### [SELECTED TEXT]
● ● ●
/PVM

Code supporting the PVM paper

Primary LanguagePythonOtherNOASSERTION

Predictive Vision Model

Introduction

This repository contains necessary files and demos used for running multicore simulations for the Predictive Vision Model paper entitled "Unsupervised Learning from Continuous Video in a Scalable Predictive Recurrent Network" (Piekniewski et al., 2016 (https://arxiv.org/abs/1607.06854)).

The code includes a framework that can run a large number of python objects in parallel, synchronized by global barriers, utilizing state kept in shared memory.

Starting up

For the quickest setup get a clean Ubuntu 16.04 machine with as many compute cores as you can get (should also work fine on 15.10, 15.04 and 14.04 but 16.04 is tested). Next clone the repo and run the following commands:

git clone git@github.com:braincorp/PVM
cd PVM
sudo ./install_ubuntu_dependecies.sh

This script will install all the necessary packages like opencv, numpy, gcc, cython etc. This may take a while depending on your internet connection. Once this is done, you have to compile a few things and initialize github modules. To do that, run:

source install_local.sh

This among other things will compile Cython/Boost bindings. Make sure there are no error messages before you proceed.

The script above will also update the PYTHONPATH variable so that you can now run the content from the current terminal window. Note that if you open another window you will have to set the PYTHONPATH.

Documentation for the project is available online.

Structure of the repo

There are several packages available in the repo. Since this code is meant for experimentation, they are not very strictly separated:

  • PVM_framework - classes and functions necessary to instantiate and run multicore simulations
  • PVM_models - demos and PVM run scripts, where you will spend most of the time initially
  • PVM_tools - classes and functions related to labeling and storing labeled movies, tracker benchmark functions
  • other_trackers - several git submodules and python binding for state of the art trackers. Included are CMT, OpenTLD, STRUCK, a simple color tracker and stationary control trackers
  • tracker_tools - additional scripts for importing/exporting/labeling/playing the tracking datasets
  • docs - is where you can generate the documentation using sphinx (just run the generate.sh script)
● ● ●
### [SUPPLIED MATERIAL]

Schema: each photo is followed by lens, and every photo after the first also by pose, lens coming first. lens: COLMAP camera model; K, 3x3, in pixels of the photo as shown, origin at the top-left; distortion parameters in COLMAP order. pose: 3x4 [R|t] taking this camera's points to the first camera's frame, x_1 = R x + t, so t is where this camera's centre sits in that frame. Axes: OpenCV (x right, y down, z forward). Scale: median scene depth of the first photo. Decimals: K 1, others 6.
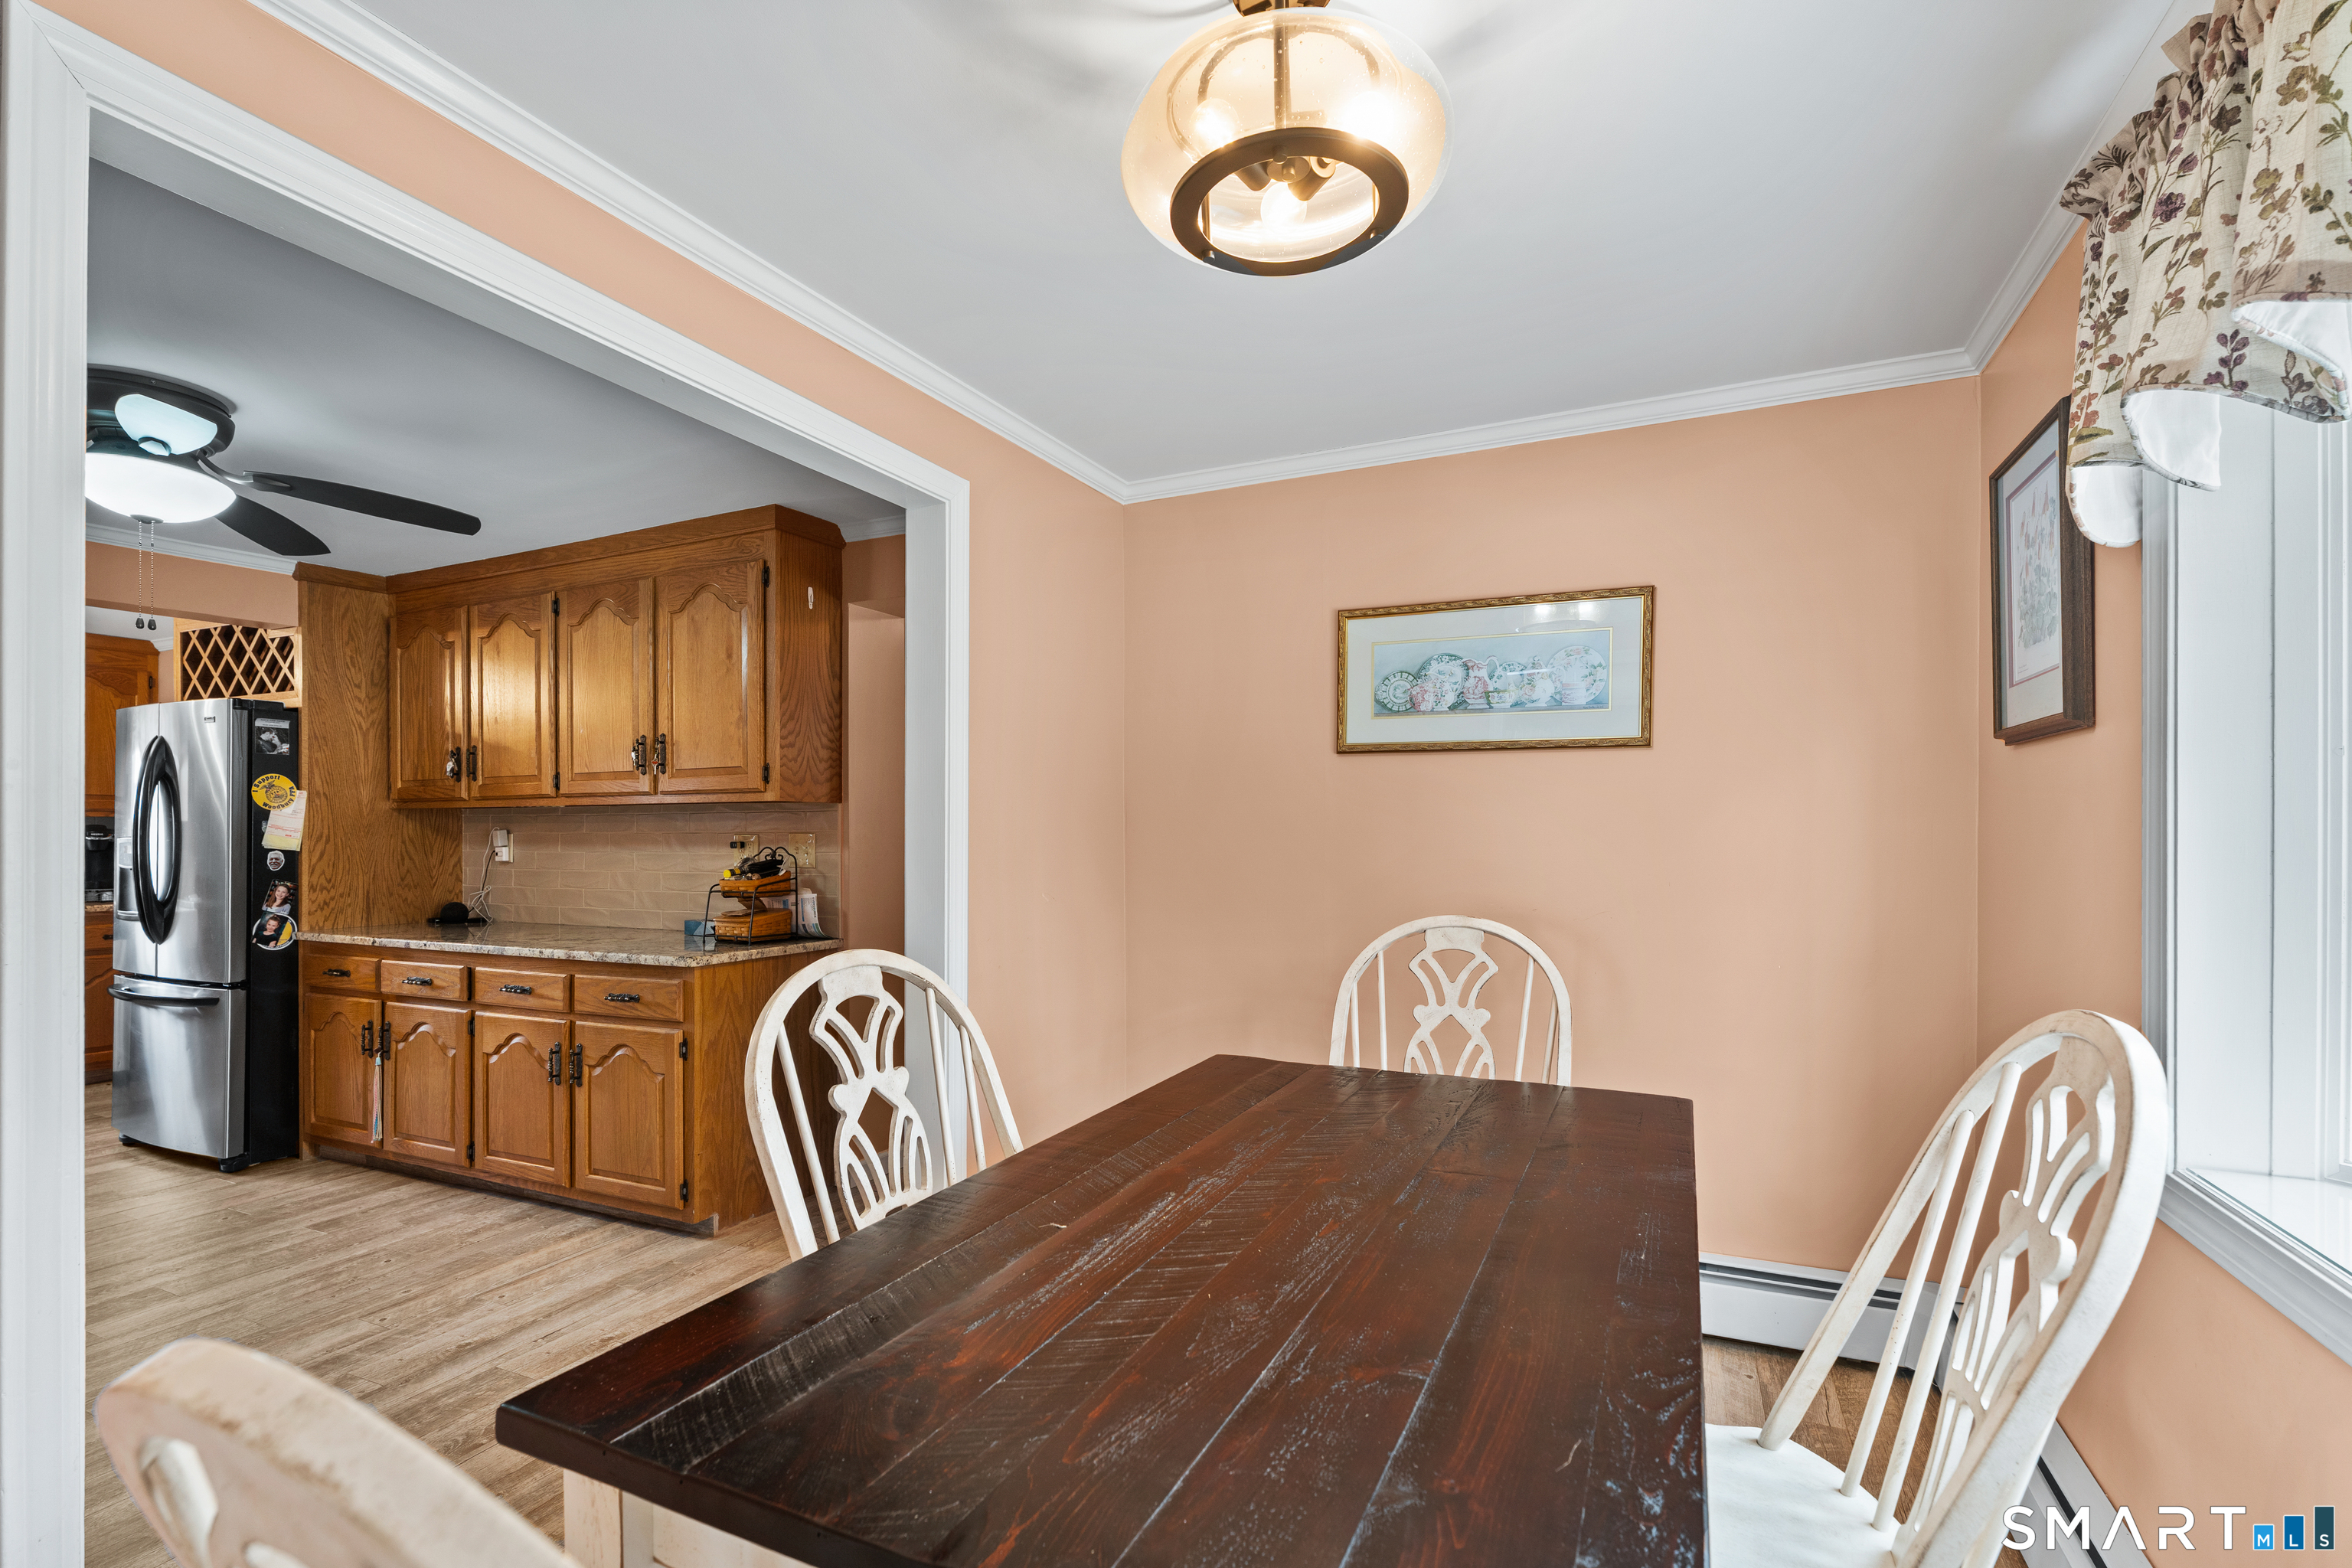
● ● ●
### [TASK SET]
[1] Answer these questions using the PVM repository page:
(a) Which Ubuntu version does it say is tested?
(b) What does running install_local.sh compile, among other things?
(c) Which package holds the demos and PVM run scripts?
[2] Continue the PVM repository page from where it stops.
The data comes from a source unrelated to the PVM repository page.

### [REPLIES]
[1]
(a) Ubuntu 16.04
(b) Cython/Boost bindings
(c) PVM_models

[2]
Download data

In order to run some of the demos and models you will need data. Please download the following files and unzip the contents into the HOME directory:

cd
wget http://pvm.braincorporation.net/PVM_data_sequences.zip
unzip PVM_data_sequences.zip
rm PVM_data_sequences.zip

If you are interested in replicating the results from Piekniewski et al., 2016 (https://arxiv.org/abs/1607.06854), you may want to download a few pre-trained models:

cd
wget http://pvm.braincorporation.net/PVM_data_models01.zip
unzip PVM_data_models01.zip
rm PVM_data_models01.zip

You can also download the data and the models automatically by running the following script and answering 'yes' to each prompt:

./download_data.sh

Note that the files range from 1.5GB to 3.5GB totalling up to 7GB of drive space necessary. Make sure to have enough space available before you proceed.

The above commands will create a directory subtree PVM_data in your home directory. PVM will load and save a bunch of data in that structure. In addition by configuring the PVM_Storage.py and setting Amazon S3 credentials in ~/.aws/credentials file, PVM can use an S3 bucket to mirror the data directory. This is useful when running simulations on a cluster etc.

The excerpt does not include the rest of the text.